**TASK GOAL**
Rewrite the text of each entry, changing every "Google" to "Bing" and leaving everything else untouched.

**INPUT MATERIAL**
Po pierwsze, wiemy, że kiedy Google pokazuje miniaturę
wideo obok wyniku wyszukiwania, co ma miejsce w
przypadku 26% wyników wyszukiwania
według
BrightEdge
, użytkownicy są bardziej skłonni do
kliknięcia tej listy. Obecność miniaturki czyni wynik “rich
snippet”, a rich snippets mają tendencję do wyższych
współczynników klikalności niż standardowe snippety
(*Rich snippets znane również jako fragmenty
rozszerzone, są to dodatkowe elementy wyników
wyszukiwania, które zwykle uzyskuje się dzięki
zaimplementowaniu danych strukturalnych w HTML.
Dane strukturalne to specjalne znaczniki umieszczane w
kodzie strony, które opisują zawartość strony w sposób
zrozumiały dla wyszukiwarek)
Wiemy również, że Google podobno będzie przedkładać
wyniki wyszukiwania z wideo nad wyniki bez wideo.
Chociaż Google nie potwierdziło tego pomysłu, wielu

**RESULT BELOW**
Po pierwsze, wiemy, że kiedy Bing pokazuje miniaturę
wideo obok wyniku wyszukiwania, co ma miejsce w
przypadku 26% wyników wyszukiwania
według
BrightEdge
, użytkownicy są bardziej skłonni do
kliknięcia tej listy. Obecność miniaturki czyni wynik “rich
snippet”, a rich snippets mają tendencję do wyższych
współczynników klikalności niż standardowe snippety
(*Rich snippets znane również jako fragmenty
rozszerzone, są to dodatkowe elementy wyników
wyszukiwania, które zwykle uzyskuje się dzięki
zaimplementowaniu danych strukturalnych w HTML.
Dane strukturalne to specjalne znaczniki umieszczane w
kodzie strony, które opisują zawartość strony w sposób
zrozumiały dla wyszukiwarek)
Wiemy również, że Bing podobno będzie przedkładać
wyniki wyszukiwania z wideo nad wyniki bez wideo.
Chociaż Bing nie potwierdziło tego pomysłu, wielu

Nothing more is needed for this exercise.